For the most part that fear has faded for me and at times the thought of holding a new, squishy, chubby, sweet smelling human being that I gave birth to in my arms holds an incredible amount of appeal. On other days the thought of having to start over with the breastfeeding, the staying up all night, the potty training and everything else makes me want to hide under my bed and never come out. My daughter had colic, is still a terrible sleeper, broke my heart with screams of terror being dropped off at childcare and sometimes still at preschool, hates being away from me for any period of time and refuses to be left alone with anyone that she doesn’t know very, very, very well. But she is worth every second of it and I would do it again for her because of course, I just love her so much.

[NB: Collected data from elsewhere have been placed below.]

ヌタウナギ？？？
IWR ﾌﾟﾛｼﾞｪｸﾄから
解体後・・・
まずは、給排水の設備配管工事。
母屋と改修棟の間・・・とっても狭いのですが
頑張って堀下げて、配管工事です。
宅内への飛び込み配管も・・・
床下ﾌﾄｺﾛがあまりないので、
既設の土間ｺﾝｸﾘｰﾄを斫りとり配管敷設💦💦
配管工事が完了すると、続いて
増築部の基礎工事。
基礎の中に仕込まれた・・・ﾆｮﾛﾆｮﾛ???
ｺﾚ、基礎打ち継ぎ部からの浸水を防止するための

So what’s a girl to do? I’m not getting any younger and every month I continue to wait makes the age gap between my daughter and potential baby number two even bigger. I’m already tired; I’ll only be more tired the older I get, right? But then once my daughter’s in school full time it’ll be easier right? But what if the baby is born right when she’s starting kindergarten and she has trouble adjusting? But won’t my daughter will be old enough to help with the baby? Do we make enough money for two kids to do all the things that one has been able to do?

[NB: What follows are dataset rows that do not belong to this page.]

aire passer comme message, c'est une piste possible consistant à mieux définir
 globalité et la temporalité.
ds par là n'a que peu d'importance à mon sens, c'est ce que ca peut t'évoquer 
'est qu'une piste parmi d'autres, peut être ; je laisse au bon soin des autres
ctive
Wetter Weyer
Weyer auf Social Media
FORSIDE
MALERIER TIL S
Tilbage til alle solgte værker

The questions and doubts are endless. There’s no good time to have a baby, I’ve lived that story and it was the best blessing I could imagine. If you happen to come up with the perfect pros and cons list on whether or not to have another child, please send it to me because trying to decide is agony.

Jacqueline Banks is a certified Holistic Health Counselor focused on nutrition and green living strategies. She works with women in all stages of motherhood, from mothers struggling with conception, through pregnancy, lactation and beyond to ensure the best health and nutrition for both mother and baby.

Tags: age gap, family planning, only child, pregnancy

One Response to “I’m Not Sure I Want Another Baby”

  1. Katherine says:

    I’m there with you. I was the girl who wanted 4 babies, but after one… I find it hard to say yes to purposefully subjecting myself to the recovery period of pregnancy and the sleep deprivation. You say you want a pros and cons list, but I don’t think anyone can do that. Love, what comes with a baby, is such a mystery. It cannot be created or forced to happen or banished. Love plainly is just what is. It is the ultimate of everything. If you were playing a game of Rock Paper Scissors, love would win everytime. Even though it’s not part of the game, lol. I don’t know how to make my point concretely. I gues what I’m trying to say is, when you make that list, no amount of cons will ever stop you from having a baby. The love that will come from having a baby far outweighs the cons. Yeah, the cons will stall you, but you’re still questioning having another one, so you definitely want that, so why wait any longer to meet the new love of your life?